=== Records provided ===

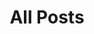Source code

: ---
layout: post-index
title: All Posts
tagline: A List of Posts
lang: en
categories:
- blog
trans: /artikel/
tags:
image:
  feature: http://lh6.googleusercontent.com/fGxJIhDSLZ2f1lfUWzfkPUyrrBdkSLhNFAjKO1MRbJm9=w884-h203-no
  caption: 
  captionlink: 
  credit:
  creditlink: 
  location: Napa Valley, CA (2008)
  locationlink:
---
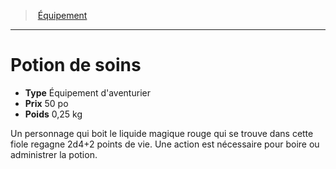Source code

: ﻿---
!EquipmentItem
Type: Équipement d'aventurier
Price: 50 po
Weight: 0,25 kg
Id: equipment_hd.md#potion-de-soins
ParentLink: equipment_hd.md#Équipement
Name: Potion de soins
ParentName: Équipement
NameLevel: 1
Attributes:
  Name: Potion de soins
  Markdown: >+
    # <!--Name-->Potion de soins<!--/Name-->


    - **Type** <!--Type-->Équipement d'aventurier<!--/Type-->

    - **Prix** <!--Price-->50 po<!--/Price-->

    - **Poids** <!--Weight-->0,25 kg<!--/Weight-->


    Un personnage qui boit le liquide magique rouge qui se trouve dans cette fiole regagne 2d4+2 points de vie. Une action est nécessaire pour boire ou administrer la potion.

  Type: Équipement d'aventurier
  Price: 50 po
  Weight: 0,25 kg
AttributesDictionary: >+
  Name: Potion de soins

  Markdown: >+

    # <!--Name-->Potion de soins<!--/Name-->





    - **Type** <!--Type-->Équipement d'aventurier<!--/Type-->



    - **Prix** <!--Price-->50 po<!--/Price-->



    - **Poids** <!--Weight-->0,25 kg<!--/Weight-->





    Un personnage qui boit le liquide magique rouge qui se trouve dans cette fiole regagne 2d4+2 points de vie. Une action est nécessaire pour boire ou administrer la potion.



  Type: Équipement d'aventurier

  Price: 50 po

  Weight: 0,25 kg

---
> [Équipement](hd_equipment.md)

---

# Potion de soins

- **Type** Équipement d'aventurier
- **Prix** 50 po
- **Poids** 0,25 kg

Un personnage qui boit le liquide magique rouge qui se trouve dans cette fiole regagne 2d4+2 points de vie. Une action est nécessaire pour boire ou administrer la potion.

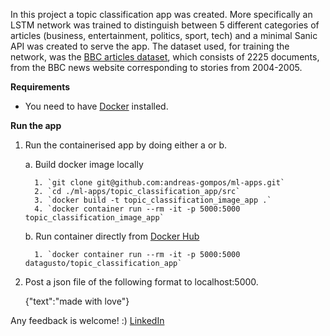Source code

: In this project a topic classification app was created. More specifically an LSTM network was trained to distinguish between 5 different categories of articles (business, entertainment, politics, sport, tech) and a minimal Sanic API was created to serve the app. The dataset used, for training the network, was the [BBC articles dataset](http://mlg.ucd.ie/files/datasets/bbc-fulltext.zip), which consists of 2225 documents, from the BBC news website corresponding to stories from 2004-2005.

**Requirements**

* You need to have [Docker](https://docs.docker.com/install/) installed.

**Run the app**

1.  Run the containerised app by doing either a or b.

      a.   Build docker image locally

          1. `git clone git@github.com:andreas-gompos/ml-apps.git`
          2. `cd ./ml-apps/topic_classification_app/src`
          3. `docker build -t topic_classification_image_app .`
          4. `docker container run --rm -it -p 5000:5000 topic_classification_image_app`
    
    
      b.   Run container directly from [Docker Hub](https://hub.docker.com/r/datagusto/topic_classification_app/)
      
          1. `docker container run --rm -it -p 5000:5000 datagusto/topic_classification_app`
      
      
2.  Post a json file of the following format to localhost:5000.

    {"text":"made with love"}
    



Any feedback is welcome! :)
[LinkedIn](https://www.linkedin.com/in/andreas-gompos/)
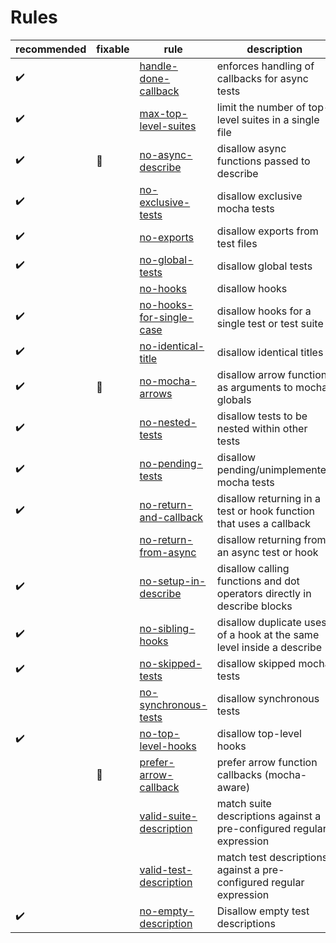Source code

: # Rules

|recommended|fixable|rule|description|
|-|-|-|-|
|:heavy_check_mark:|| [handle-done-callback](handle-done-callback.md) | enforces handling of callbacks for async tests
|:heavy_check_mark:|| [max-top-level-suites](max-top-level-suites.md) | limit the number of top-level suites in a single file
|:heavy_check_mark:|:wrench:| [no-async-describe](no-async-describe.md) | disallow async functions passed to describe
|:heavy_check_mark:|| [no-exclusive-tests](no-exclusive-tests.md) | disallow exclusive mocha tests
|:heavy_check_mark:|| [no-exports](no-exports.md) | disallow exports from test files
|:heavy_check_mark:|| [no-global-tests](no-global-tests.md) | disallow global tests
||| [no-hooks](no-hooks.md) | disallow hooks
|:heavy_check_mark:|| [no-hooks-for-single-case](no-hooks-for-single-case.md) | disallow hooks for a single test or test suite
|:heavy_check_mark:|| [no-identical-title](no-identical-title.md) | disallow identical titles
|:heavy_check_mark:|:wrench:| [no-mocha-arrows](no-mocha-arrows.md) | disallow arrow functions as arguments to mocha globals
|:heavy_check_mark:|| [no-nested-tests](no-nested-tests.md) | disallow tests to be nested within other tests
|:heavy_check_mark:|| [no-pending-tests](no-pending-tests.md) | disallow pending/unimplemented mocha tests
|:heavy_check_mark:|| [no-return-and-callback](no-return-and-callback.md) | disallow returning in a test or hook function that uses a callback
||| [no-return-from-async](no-return-from-async.md) | disallow returning from an async test or hook
|:heavy_check_mark:|| [no-setup-in-describe](no-setup-in-describe.md) | disallow calling functions and dot operators directly in describe blocks
|:heavy_check_mark:|| [no-sibling-hooks](no-sibling-hooks.md) | disallow duplicate uses of a hook at the same level inside a describe
|:heavy_check_mark:|| [no-skipped-tests](no-skipped-tests.md) | disallow skipped mocha tests
||| [no-synchronous-tests](no-synchronous-tests.md) | disallow synchronous tests
|:heavy_check_mark:|| [no-top-level-hooks](no-top-level-hooks.md) | disallow top-level hooks
||:wrench:| [prefer-arrow-callback](prefer-arrow-callback.md) | prefer arrow function callbacks (mocha-aware)
||| [valid-suite-description](valid-suite-description.md) | match suite descriptions against a pre-configured regular expression
||| [valid-test-description](valid-test-description.md) | match test descriptions against a pre-configured regular expression
|:heavy_check_mark:|| [no-empty-description](no-empty-description.md) | Disallow empty test descriptions
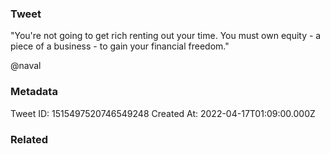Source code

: ### Tweet
"You're not going to get rich renting out your time. You must own equity - a piece of a business - to gain your financial freedom."

@naval

### Metadata
Tweet ID: 1515497520746549248
Created At: 2022-04-17T01:09:00.000Z

### Related

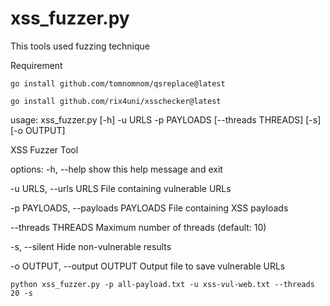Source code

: # xss_fuzzer.py
This tools used fuzzing technique


Requirement

    go install github.com/tomnomnom/qsreplace@latest

    go install github.com/rix4uni/xsschecker@latest

usage: xss_fuzzer.py [-h] -u URLS -p PAYLOADS [--threads THREADS] [-s] [-o OUTPUT]

XSS Fuzzer Tool

options:
  -h, --help            show this help message and exit
  
  -u URLS, --urls URLS  File containing vulnerable URLs
  
  -p PAYLOADS, --payloads PAYLOADS   File containing XSS payloads
                        
  --threads THREADS     Maximum number of threads (default: 10)
  
  -s, --silent          Hide non-vulnerable results
  
  -o OUTPUT, --output OUTPUT    Output file to save vulnerable URLs

    python xss_fuzzer.py -p all-payload.txt -u xss-vul-web.txt --threads 20 -s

=== Your task ===
Using the records above, copy word for word the line with "uses a callback", the line with "disallow top-level hooks", and every line between them.

=== Final answer ===
|:heavy_check_mark:|| [no-return-and-callback](no-return-and-callback.md) | disallow returning in a test or hook function that uses a callback
||| [no-return-from-async](no-return-from-async.md) | disallow returning from an async test or hook
|:heavy_check_mark:|| [no-setup-in-describe](no-setup-in-describe.md) | disallow calling functions and dot operators directly in describe blocks
|:heavy_check_mark:|| [no-sibling-hooks](no-sibling-hooks.md) | disallow duplicate uses of a hook at the same level inside a describe
|:heavy_check_mark:|| [no-skipped-tests](no-skipped-tests.md) | disallow skipped mocha tests
||| [no-synchronous-tests](no-synchronous-tests.md) | disallow synchronous tests
|:heavy_check_mark:|| [no-top-level-hooks](no-top-level-hooks.md) | disallow top-level hooks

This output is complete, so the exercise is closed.